TASK STATEMENT: Word for word, restate the data that follows, omitting the images.

┌──

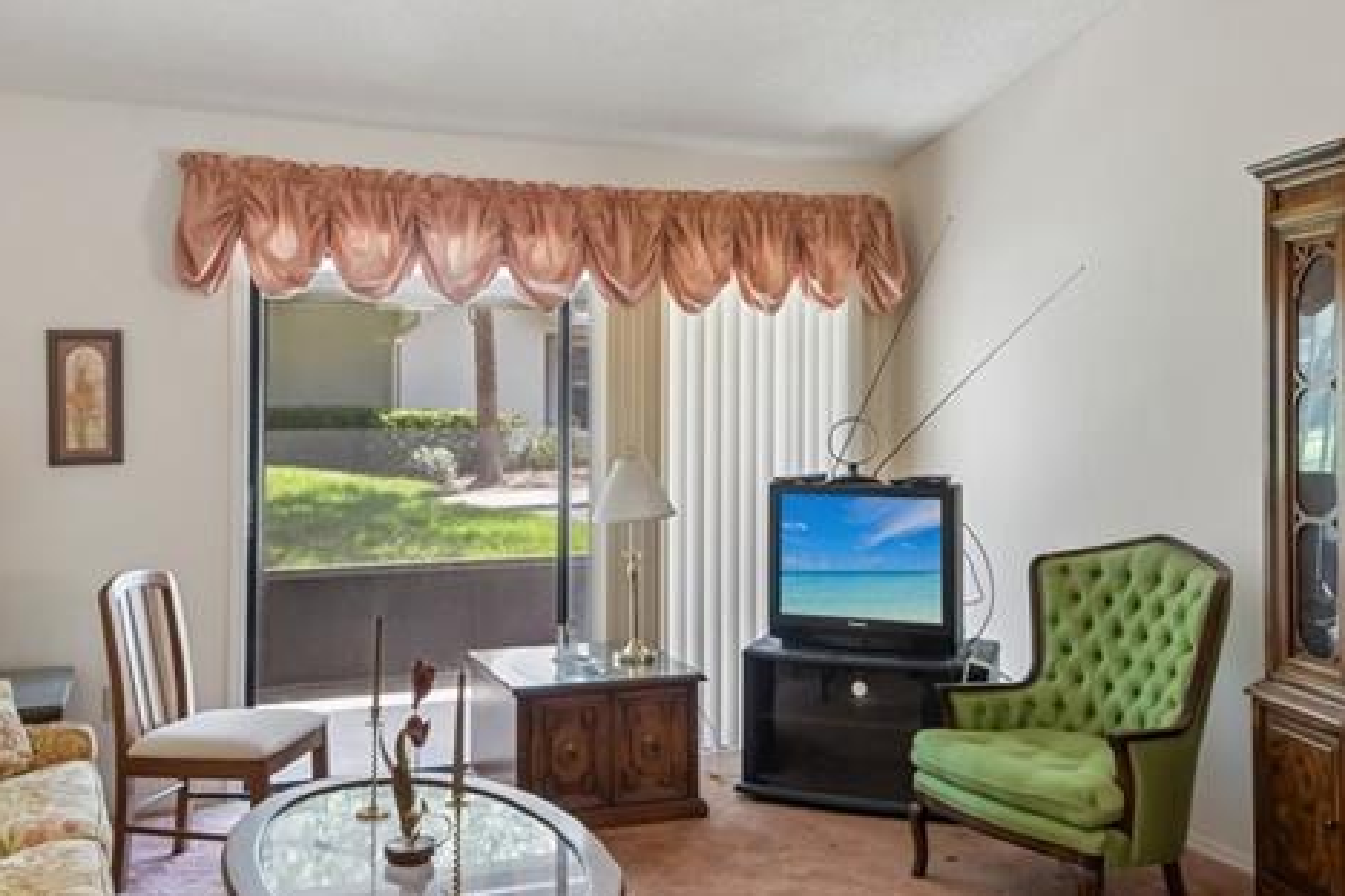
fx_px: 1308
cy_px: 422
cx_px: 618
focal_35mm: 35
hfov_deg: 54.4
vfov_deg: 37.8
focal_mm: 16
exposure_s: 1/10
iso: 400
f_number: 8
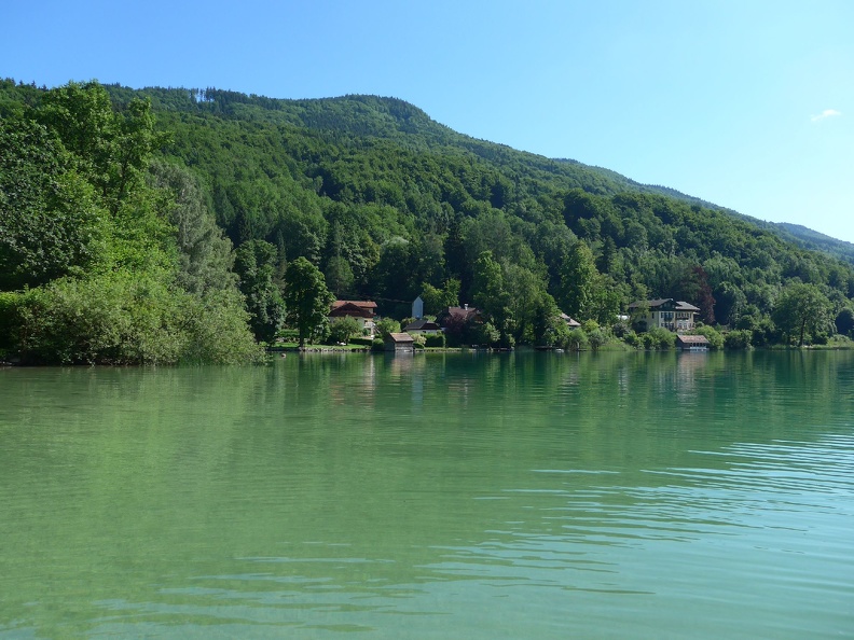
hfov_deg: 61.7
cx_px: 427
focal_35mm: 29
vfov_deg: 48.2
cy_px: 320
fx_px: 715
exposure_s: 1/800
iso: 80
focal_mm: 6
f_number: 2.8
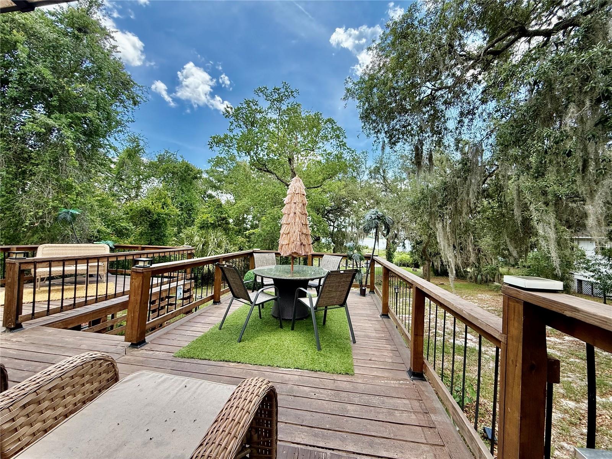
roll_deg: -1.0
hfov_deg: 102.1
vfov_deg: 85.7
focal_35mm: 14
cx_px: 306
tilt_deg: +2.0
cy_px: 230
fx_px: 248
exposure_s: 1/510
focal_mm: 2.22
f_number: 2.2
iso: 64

└──

ANSWER AREA:
fx_px: 1308
cy_px: 422
cx_px: 618
focal_35mm: 35
hfov_deg: 54.4
vfov_deg: 37.8
focal_mm: 16
exposure_s: 1/10
iso: 400
f_number: 8
hfov_deg: 61.7
cx_px: 427
focal_35mm: 29
vfov_deg: 48.2
cy_px: 320
fx_px: 715
exposure_s: 1/800
iso: 80
focal_mm: 6
f_number: 2.8
roll_deg: -1.0
hfov_deg: 102.1
vfov_deg: 85.7
focal_35mm: 14
cx_px: 306
tilt_deg: +2.0
cy_px: 230
fx_px: 248
exposure_s: 1/510
focal_mm: 2.22
f_number: 2.2
iso: 64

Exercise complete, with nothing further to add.